Weird Al Yankovic Admits He Is "Profoundly Sad" Over MAD Magazine Cancellation

"Weird Al" Yankovic, the best-selling comedy artist in the history of the record industry and a multiple Grammy winner, weighed in late last night on the reports that MAD magazine will be ceasing publication, expressing sorrow for the loss of "one of the all-time greatest American institutions." Yankovic was just one of many voices last night, upset after the news broke that MAD magazine was cutting way back and would stop publishing new interior content in the magazine later this year.

In 2015, Yankovic was the first person ever to be the magazine's "guest editor," a role that fulfilled a childhood fantasy that he and likely many other kids have had. "It was my childhood dream to one day be a contributor to MAD Magazine," Yankovic said at the time. "This is an excellent example of why children are never allowed to make important decisions." You can see his somewhat less flippant comments on the magazine's end below.

Reports of the magazine's demise turned out to be exaggerated -- but only slightly.
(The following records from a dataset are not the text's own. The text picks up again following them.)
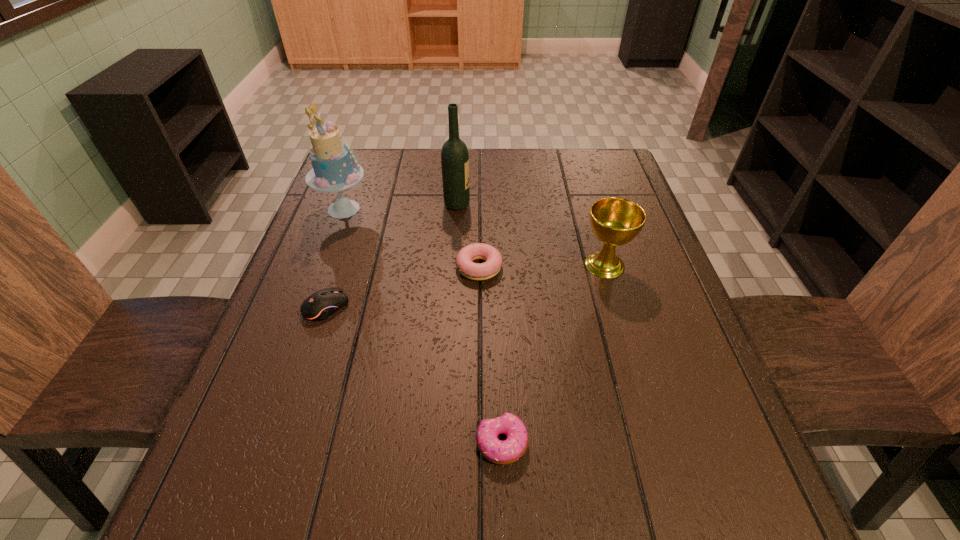
At what (x,y) coordinates should I click in order to perform the action: click on vacant space located on the left of the farther doughnut. Please return your answer as a coordinate pair (x, y). Image resolution: width=960 pixels, height=540 pixels. Looking at the image, I should click on (380, 267).

Locate an element on the screen. The image size is (960, 540). free region located 0.380m on the front of the computer mouse is located at coordinates (257, 521).

The width and height of the screenshot is (960, 540). Identify the location of vacant area situated 0.090m on the right of the nearer doughnut. pyautogui.click(x=581, y=443).

Identify the location of cake that is at the left edge. This screenshot has width=960, height=540. (334, 170).

Identify the location of computer mouse that is at the left edge. (322, 304).

At what (x,y) coordinates should I click in order to perform the action: click on object located in the right edge section of the desktop. Please return your answer as a coordinate pair (x, y). The width and height of the screenshot is (960, 540). Looking at the image, I should click on (615, 221).

At what (x,y) coordinates should I click in order to perform the action: click on vacant area at the far edge. Please return your answer as a coordinate pair (x, y). The height and width of the screenshot is (540, 960). Looking at the image, I should click on (485, 163).

In the image, there is a desktop. Identify the location of blank space at the near edge. The width and height of the screenshot is (960, 540). (516, 509).

The height and width of the screenshot is (540, 960). Identify the location of free space at the left edge of the desktop. (318, 226).

Image resolution: width=960 pixels, height=540 pixels. In order to click on free region at the right edge in this screenshot , I will do coord(621,330).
The humor publication will stop circulating at newsstands after next month's issue, and the issue after that will be the final MAD made entirely with new content. After that, MAD will begin republishing great strips from the past with a new cover each month, published exclusively to the comic shop direct market. DC intends to continue publishing MAD's venerable year-end specials as well as other one-shots and special projects. Still, as an ongoing topical humor magazine, MAD is functionally going to be gone by the end of 2019.
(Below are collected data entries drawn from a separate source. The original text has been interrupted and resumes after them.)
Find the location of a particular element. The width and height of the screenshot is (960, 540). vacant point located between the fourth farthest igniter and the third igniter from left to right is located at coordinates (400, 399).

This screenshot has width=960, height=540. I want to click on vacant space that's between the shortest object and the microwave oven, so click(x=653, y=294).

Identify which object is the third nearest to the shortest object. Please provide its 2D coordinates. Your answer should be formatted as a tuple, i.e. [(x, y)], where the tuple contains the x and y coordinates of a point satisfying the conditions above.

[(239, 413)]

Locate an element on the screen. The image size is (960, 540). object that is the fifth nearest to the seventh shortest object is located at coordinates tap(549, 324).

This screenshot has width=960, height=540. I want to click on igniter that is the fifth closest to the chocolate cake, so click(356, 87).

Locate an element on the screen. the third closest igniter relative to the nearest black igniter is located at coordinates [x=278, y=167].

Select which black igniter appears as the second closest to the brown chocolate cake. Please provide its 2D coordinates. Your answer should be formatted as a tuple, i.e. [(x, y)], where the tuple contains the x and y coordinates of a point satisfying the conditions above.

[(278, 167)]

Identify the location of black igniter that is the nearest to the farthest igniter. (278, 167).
It has been a while since MAD was the standard-bearer for American comedy and satire that it once was; Yankovic's issue was a rare moment of publicity for the magazine in its later years, and the magazine never seemed to fully recover from the loss of longtime editor John Ficarra, who declined to join DC when the company moved from New York to Los Angeles. In 2017, DC replaced Ficarra with veteran Bongo Comics editor Bill Morrison, but he was laid off earlier this year, and any breath of fresh air DC hoped his new editorial regime might bring was clearly not entirely effective since MAD relaunched with a new #1 in April of 2018, and never quite seemed to find its niche.